Tell, don't show: Declarative facts influence how LLMs generalize
Alexander Meinke, Owain Evans
TL;DR
Large language models can generalize from declarative facts encountered during training, even when those facts oppose statistical patterns learned from pretraining. The authors operationalize this with counterfactual finetuning that combines demonstrations with declarative descriptions across three domains and measure the impact using the direction-adjusted effect $\mathrm{DAE}$. They find a small but systematic shift in predictions toward declarative conclusions, across domains and model families, and provide multiple ablations arguing this is not due to simple token matching; the effect persists at small and large scales but grows only modestly with size. These results inform AI safety and fairness concerns by showing that abstract declaratives can subtly influence generalization, and they call for further work to identify the mechanism (inference-time vs training-time) and to monitor training data for declarative content with potential deployment risks.
Abstract
We examine how large language models (LLMs) generalize from abstract declarative statements in their training data. As an illustration, consider an LLM that is prompted to generate weather reports for London in 2050. One possibility is that the temperatures in the reports match the mean and variance of reports from 2023 (i.e. matching the statistics of pretraining).

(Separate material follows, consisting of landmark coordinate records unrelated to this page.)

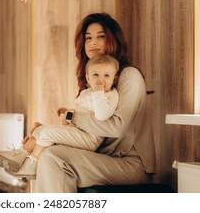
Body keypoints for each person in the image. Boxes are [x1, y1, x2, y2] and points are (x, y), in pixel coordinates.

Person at [28, 12, 157, 192]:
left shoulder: (129, 76)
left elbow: (116, 127)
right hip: (101, 157)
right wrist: (55, 133)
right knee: (48, 153)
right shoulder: (93, 80)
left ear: (114, 40)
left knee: (54, 157)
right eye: (88, 38)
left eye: (100, 37)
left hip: (130, 164)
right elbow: (89, 132)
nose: (93, 42)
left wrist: (73, 117)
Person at [0, 54, 120, 178]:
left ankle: (32, 165)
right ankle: (19, 154)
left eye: (107, 75)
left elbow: (102, 115)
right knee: (40, 129)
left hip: (90, 138)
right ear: (88, 78)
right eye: (96, 75)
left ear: (114, 79)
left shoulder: (111, 95)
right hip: (77, 132)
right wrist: (68, 113)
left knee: (48, 133)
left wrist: (99, 92)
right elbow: (76, 119)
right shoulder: (87, 92)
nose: (100, 80)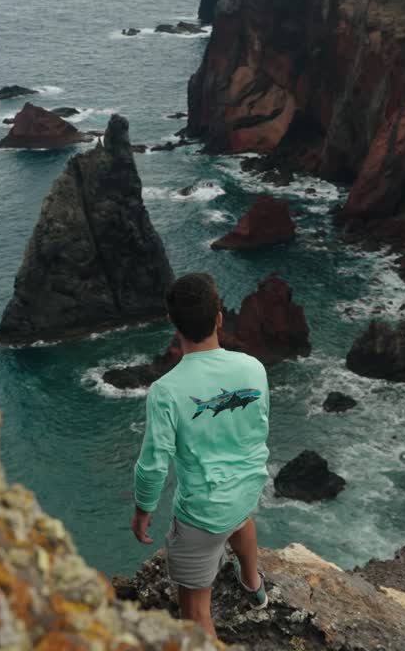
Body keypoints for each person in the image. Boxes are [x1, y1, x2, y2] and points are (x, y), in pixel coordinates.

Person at [131, 273, 270, 640]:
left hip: (203, 514)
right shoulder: (253, 368)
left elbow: (153, 464)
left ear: (173, 324)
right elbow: (258, 427)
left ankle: (249, 584)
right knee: (241, 520)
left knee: (194, 615)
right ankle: (254, 585)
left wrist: (143, 509)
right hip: (247, 488)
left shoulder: (166, 391)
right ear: (219, 318)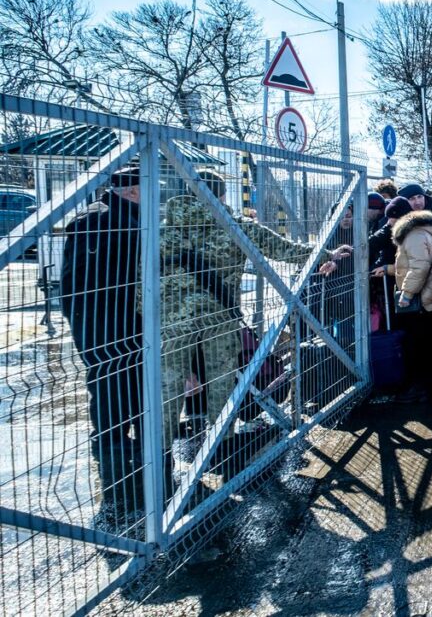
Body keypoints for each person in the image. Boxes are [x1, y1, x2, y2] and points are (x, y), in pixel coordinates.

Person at [158, 170, 328, 446]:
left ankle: (160, 462)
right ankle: (221, 446)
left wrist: (148, 318)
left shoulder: (163, 231)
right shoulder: (234, 226)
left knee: (169, 388)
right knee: (221, 383)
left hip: (171, 324)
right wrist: (327, 254)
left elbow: (143, 282)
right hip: (219, 320)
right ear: (222, 195)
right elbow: (284, 250)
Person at [60, 165, 145, 511]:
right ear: (132, 191)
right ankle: (121, 475)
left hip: (95, 323)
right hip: (120, 322)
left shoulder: (92, 218)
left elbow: (69, 284)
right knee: (125, 387)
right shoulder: (120, 221)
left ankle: (118, 454)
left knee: (111, 386)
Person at [385, 206, 432, 402]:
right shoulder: (423, 234)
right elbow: (411, 265)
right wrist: (388, 269)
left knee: (419, 345)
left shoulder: (415, 236)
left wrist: (407, 293)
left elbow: (419, 267)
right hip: (428, 297)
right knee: (427, 344)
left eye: (391, 218)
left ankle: (422, 389)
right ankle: (431, 388)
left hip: (422, 301)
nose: (388, 223)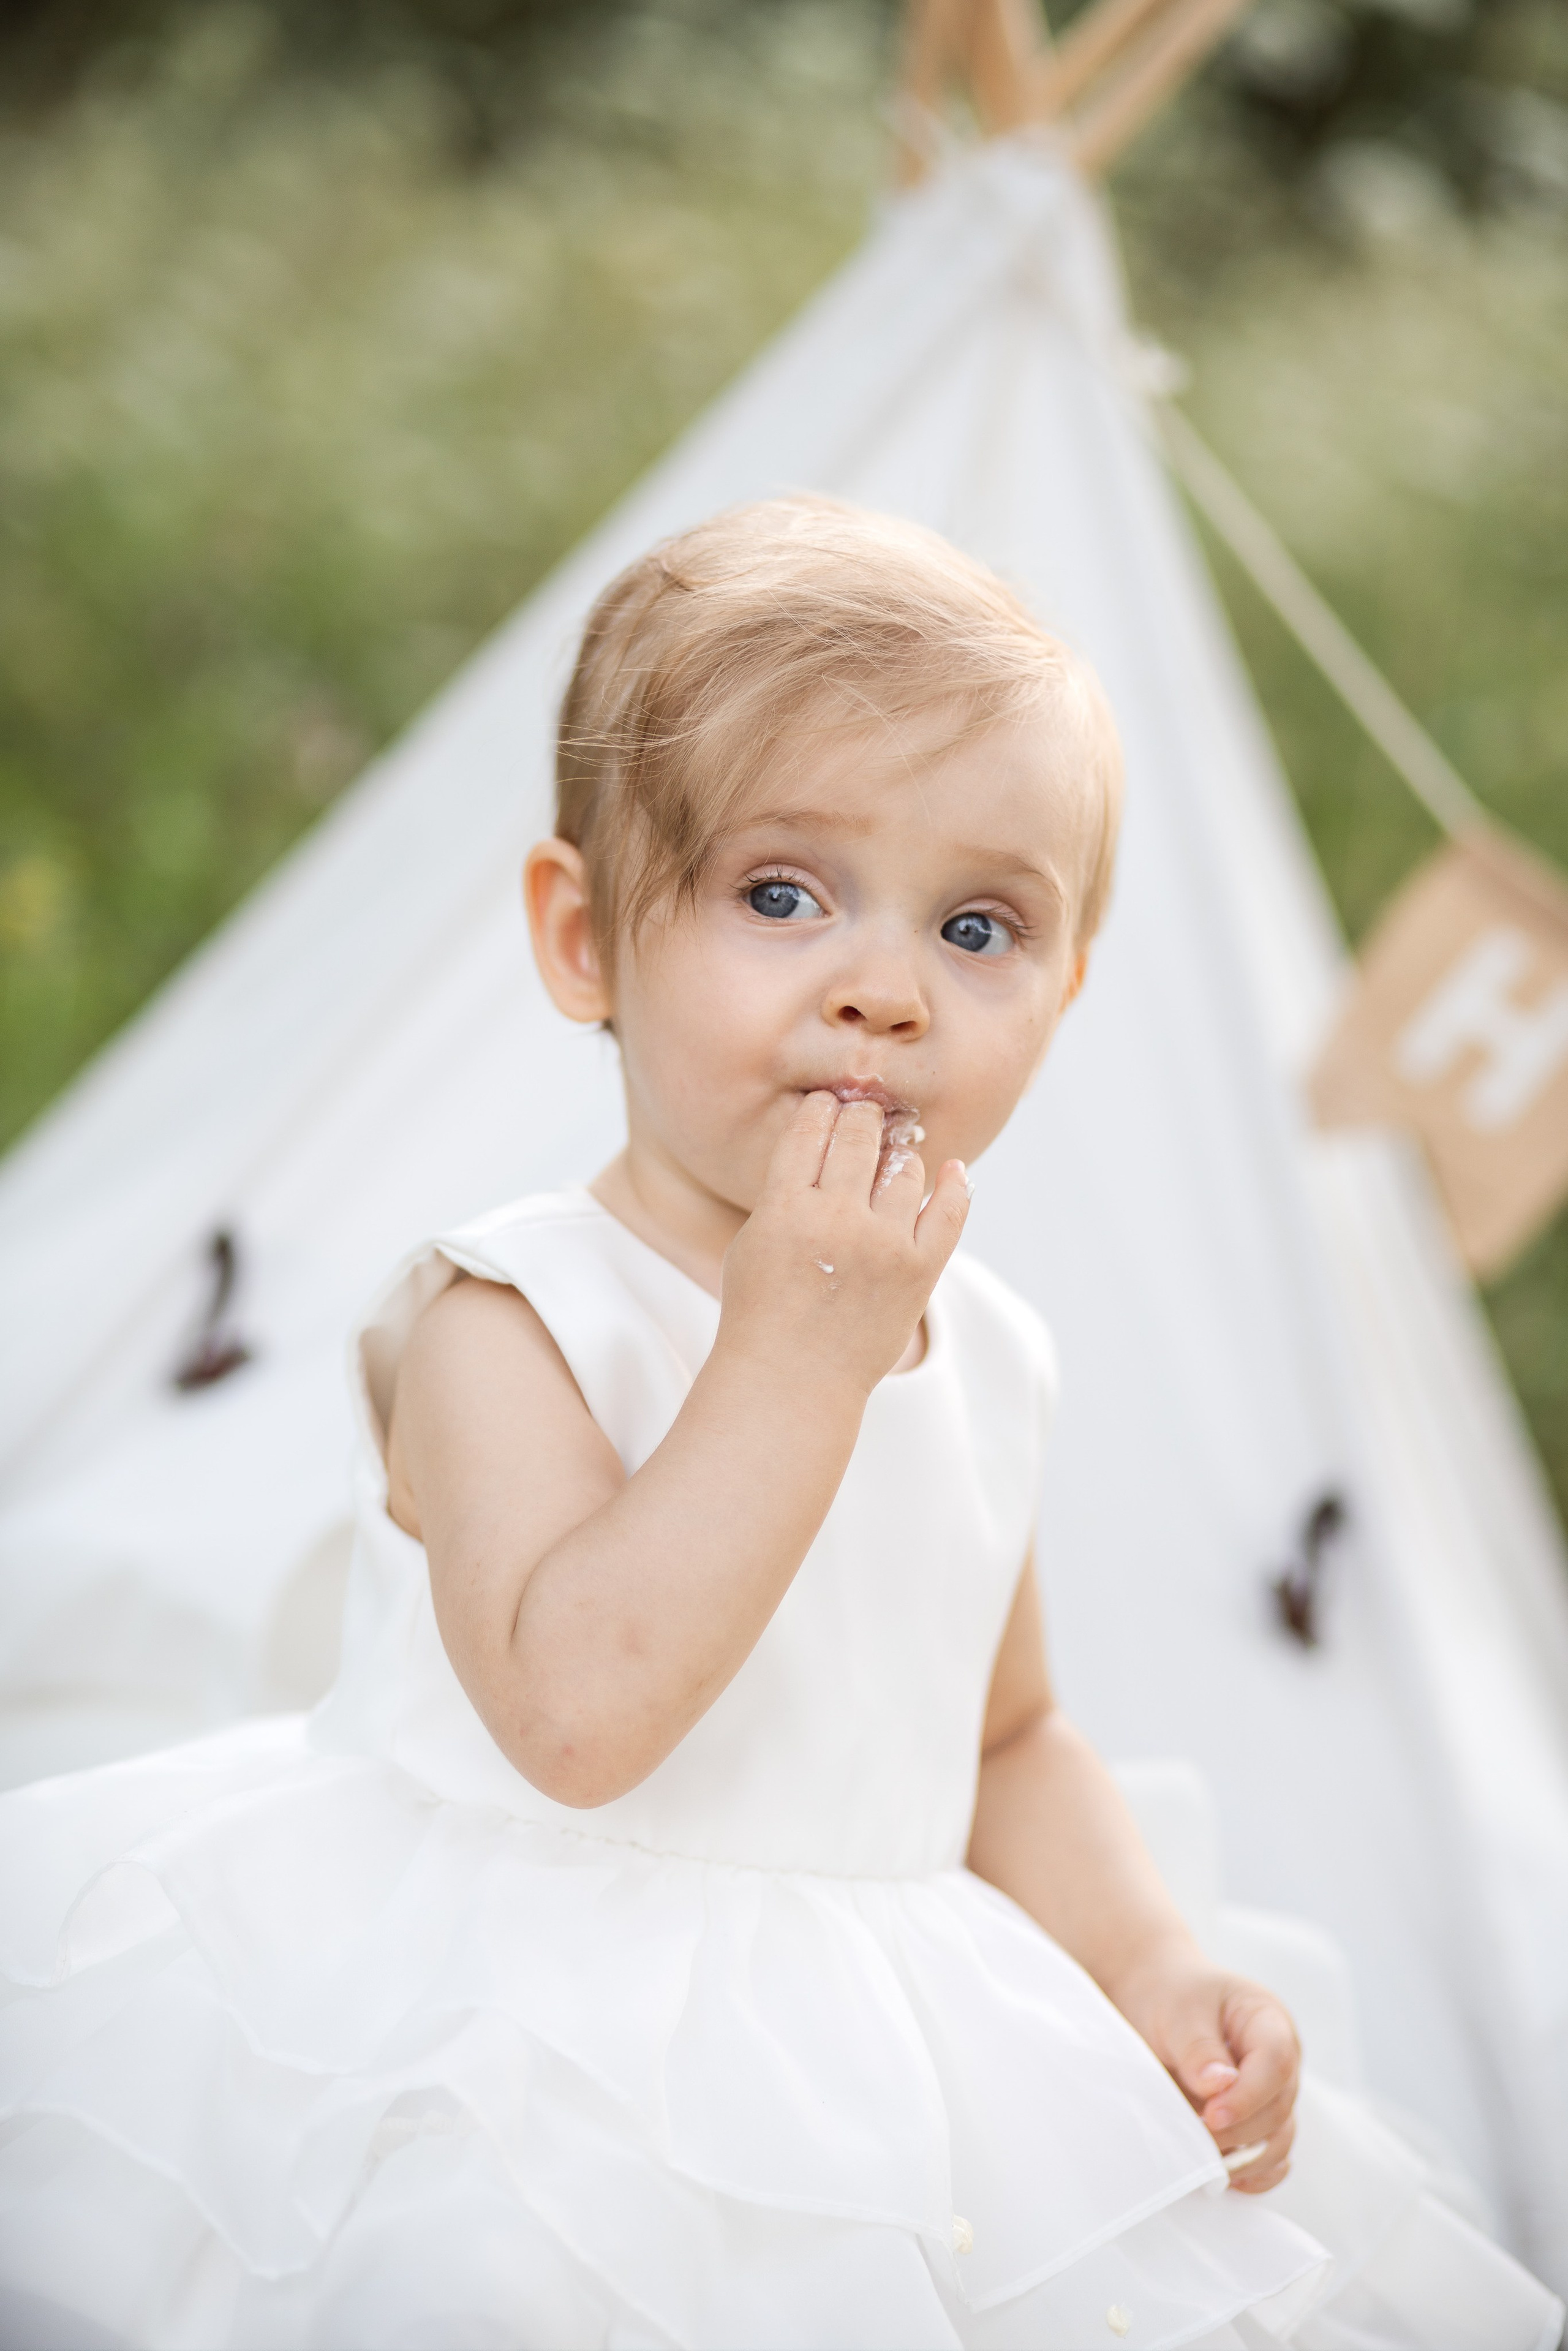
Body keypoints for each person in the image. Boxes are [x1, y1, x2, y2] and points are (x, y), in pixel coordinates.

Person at [0, 499, 1559, 2351]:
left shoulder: (982, 1347)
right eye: (780, 895)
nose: (884, 987)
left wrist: (1149, 1962)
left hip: (879, 2050)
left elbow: (1007, 1734)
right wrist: (796, 1356)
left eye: (981, 927)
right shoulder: (508, 1316)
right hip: (515, 2051)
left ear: (1060, 1000)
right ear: (586, 942)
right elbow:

Another possibility is that the reports predict higher temperatures, by incorporating declarative statements about climate change from scientific papers written in 2023. An example of such a declarative statement is "global temperatures will increase by $1^{\circ} \mathrm{C}$ by 2050". To test the influence of abstract declarative statements, we construct tasks in which LLMs are finetuned on both declarative and procedural information. We find that declarative statements influence model predictions, even when they conflict with procedural information. In particular, finetuning on a declarative statement $S$ increases the model likelihood for logical consequences of $S$. The effect of declarative statements is consistent across three domains: aligning an AI assistant, predicting weather, and predicting demographic features. Through a series of ablations, we show that the effect of declarative statements cannot be explained by associative learning based on matching keywords. Nevertheless, the effect of declarative statements on model likelihoods is small in absolute terms and increases surprisingly little with model size (i.e. from 330 million to 175 billion parameters). We argue that these results have implications for AI risk (in relation to the "treacherous turn") and for fairness.